Why Did Amaze Implement a 1% Fee on Local Spending?
Instarem hasn’t explicitly stated a detailed justification in public, but clues from their communication and expert analyses suggest a few reasons:
- Encouraging Overseas Use (and Curbing Costly Local Hacks): Instarem indicated they want Amaze to be used primarily for overseas spending, where users can enjoy better exchange rates and savings. The previous $1k cap on free local spending was meant to nudge customers toward using Amaze for overseas purchases rather than local transactions. Many users were leveraging Amaze to convert offline local spend into online transactions to earn higher miles/cashback on certain credit cards—a practice that likely generated little profit for Instarem and its partners. By imposing a fee on all local transactions, Instarem discourages this behavior and steers the card back to its original purpose: a travel and multi-currency card.

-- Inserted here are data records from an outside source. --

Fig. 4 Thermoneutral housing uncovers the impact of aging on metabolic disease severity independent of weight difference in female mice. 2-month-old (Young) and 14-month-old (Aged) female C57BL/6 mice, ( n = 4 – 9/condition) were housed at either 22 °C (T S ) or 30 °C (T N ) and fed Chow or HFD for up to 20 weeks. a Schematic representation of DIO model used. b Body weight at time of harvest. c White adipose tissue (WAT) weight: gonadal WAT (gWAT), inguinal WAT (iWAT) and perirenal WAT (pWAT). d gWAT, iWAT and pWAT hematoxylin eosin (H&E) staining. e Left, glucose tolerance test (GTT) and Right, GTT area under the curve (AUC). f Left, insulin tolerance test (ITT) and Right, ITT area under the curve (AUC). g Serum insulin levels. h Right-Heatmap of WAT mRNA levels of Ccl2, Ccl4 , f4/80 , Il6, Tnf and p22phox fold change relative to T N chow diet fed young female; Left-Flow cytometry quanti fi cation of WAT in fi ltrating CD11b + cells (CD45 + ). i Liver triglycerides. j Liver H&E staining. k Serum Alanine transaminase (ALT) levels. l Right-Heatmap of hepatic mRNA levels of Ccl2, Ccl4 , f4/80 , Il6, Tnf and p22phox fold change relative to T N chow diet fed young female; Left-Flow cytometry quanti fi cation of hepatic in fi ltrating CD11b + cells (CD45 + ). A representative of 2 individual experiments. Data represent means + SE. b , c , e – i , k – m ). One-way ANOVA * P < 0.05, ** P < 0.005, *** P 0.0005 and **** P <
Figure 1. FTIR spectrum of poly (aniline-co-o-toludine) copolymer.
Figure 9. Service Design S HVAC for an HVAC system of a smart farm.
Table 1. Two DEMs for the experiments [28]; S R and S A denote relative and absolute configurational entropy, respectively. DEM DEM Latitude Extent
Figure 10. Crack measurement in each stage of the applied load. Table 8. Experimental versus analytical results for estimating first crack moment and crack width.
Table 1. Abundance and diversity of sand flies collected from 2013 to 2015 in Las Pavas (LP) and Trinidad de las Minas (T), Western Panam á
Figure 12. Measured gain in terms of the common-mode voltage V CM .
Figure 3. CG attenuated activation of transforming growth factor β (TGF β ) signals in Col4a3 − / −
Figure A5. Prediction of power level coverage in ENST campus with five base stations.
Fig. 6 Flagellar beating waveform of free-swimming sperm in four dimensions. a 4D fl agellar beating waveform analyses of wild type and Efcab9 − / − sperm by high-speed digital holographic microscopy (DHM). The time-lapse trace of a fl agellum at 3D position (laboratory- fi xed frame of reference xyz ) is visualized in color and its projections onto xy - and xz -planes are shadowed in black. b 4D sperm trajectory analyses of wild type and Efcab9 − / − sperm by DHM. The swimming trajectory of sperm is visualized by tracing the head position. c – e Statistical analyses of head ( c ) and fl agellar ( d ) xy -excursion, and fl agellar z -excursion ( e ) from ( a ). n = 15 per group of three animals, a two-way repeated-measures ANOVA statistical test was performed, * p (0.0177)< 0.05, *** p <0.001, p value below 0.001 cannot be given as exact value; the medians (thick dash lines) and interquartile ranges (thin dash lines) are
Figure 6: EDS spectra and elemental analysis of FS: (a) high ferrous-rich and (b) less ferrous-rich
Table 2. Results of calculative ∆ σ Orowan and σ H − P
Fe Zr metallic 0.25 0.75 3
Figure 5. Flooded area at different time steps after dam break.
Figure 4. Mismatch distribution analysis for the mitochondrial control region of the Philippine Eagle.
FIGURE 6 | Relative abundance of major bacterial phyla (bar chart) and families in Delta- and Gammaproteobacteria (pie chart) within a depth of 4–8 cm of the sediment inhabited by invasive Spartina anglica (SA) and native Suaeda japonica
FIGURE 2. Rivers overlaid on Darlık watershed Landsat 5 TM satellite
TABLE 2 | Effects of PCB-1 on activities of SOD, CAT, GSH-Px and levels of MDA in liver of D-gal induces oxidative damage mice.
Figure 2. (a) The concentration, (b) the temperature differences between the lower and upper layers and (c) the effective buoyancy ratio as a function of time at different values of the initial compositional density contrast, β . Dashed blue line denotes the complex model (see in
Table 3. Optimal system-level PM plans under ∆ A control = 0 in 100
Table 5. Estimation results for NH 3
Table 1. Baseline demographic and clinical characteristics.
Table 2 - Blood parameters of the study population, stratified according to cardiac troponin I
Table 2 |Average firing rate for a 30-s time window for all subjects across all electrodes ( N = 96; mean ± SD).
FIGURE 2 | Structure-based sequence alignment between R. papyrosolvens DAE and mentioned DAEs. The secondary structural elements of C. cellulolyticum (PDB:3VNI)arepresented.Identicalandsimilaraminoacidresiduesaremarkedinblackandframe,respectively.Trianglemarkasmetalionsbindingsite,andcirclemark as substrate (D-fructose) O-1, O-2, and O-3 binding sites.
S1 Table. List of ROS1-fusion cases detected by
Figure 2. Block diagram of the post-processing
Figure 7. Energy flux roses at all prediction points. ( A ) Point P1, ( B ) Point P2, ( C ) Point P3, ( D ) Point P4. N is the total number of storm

- Rising Costs and Sustainability: Observers speculate that Instarem’s margins on the Amaze card have been shrinking, making the product unsustainable without new fees. When Amaze gives users 1% rewards and waives forex fees, someone has to foot the bill. It’s possible that the company and its investors needed to boost revenue to justify the generous perks.
- Banks Clamping Down on Amaze Rewards: Over the past year, several banks in Singapore have started excluding Amaze-linked transactions from earning their credit card rewards. For example, UOB cards and DBS cards no longer award points or miles if the spend goes through Amaze. These moves eroded one of Amaze’s key selling points (earning credit card rewards on transactions that normally wouldn’t earn any). Instarem likely saw that the days of freely piggybacking on credit card rewards were numbered. The pivot to a fee-based model could be a response to this new reality.
Alternatives to Amaze: Maximize Rewards & Minimize Fees
- Use a High-Reward Card Directly for Local Spend: Instead of routing through Amaze, consider using cards that inherently give great rewards for the type of spending you do. Many cards now reward digital payments and online spend generously, so you might not need that extra Amaze layer.
- Opt for Fuss-Free Cashback Cards: A flat-rate cashback credit card might be your best friend. These cards give a flat cashback on all spend, with no category restrictions or minimum spend—and crucially, no extra fees.
- Consider Multi-Currency Wallets for Overseas Spending: If one of your primary uses of Amaze was to save on foreign currency fees during travel, you have alternatives in the form of multi-currency e-wallet cards like YouTrip, Revolut, and Wise.
Conclusion: The End of an Era for Amaze, But Not for Your Rewards
The introduction of a 1% surcharge on all local Amaze transactions is a major shift. While Amaze still holds some value for foreign currency transactions, its appeal for local spending is greatly diminished. Savvy consumers should now explore alternative credit card strategies to maximize rewards without paying unnecessary fees. By staying informed and adapting to these changes, you can continue optimizing your credit card rewards in a post-Amaze world.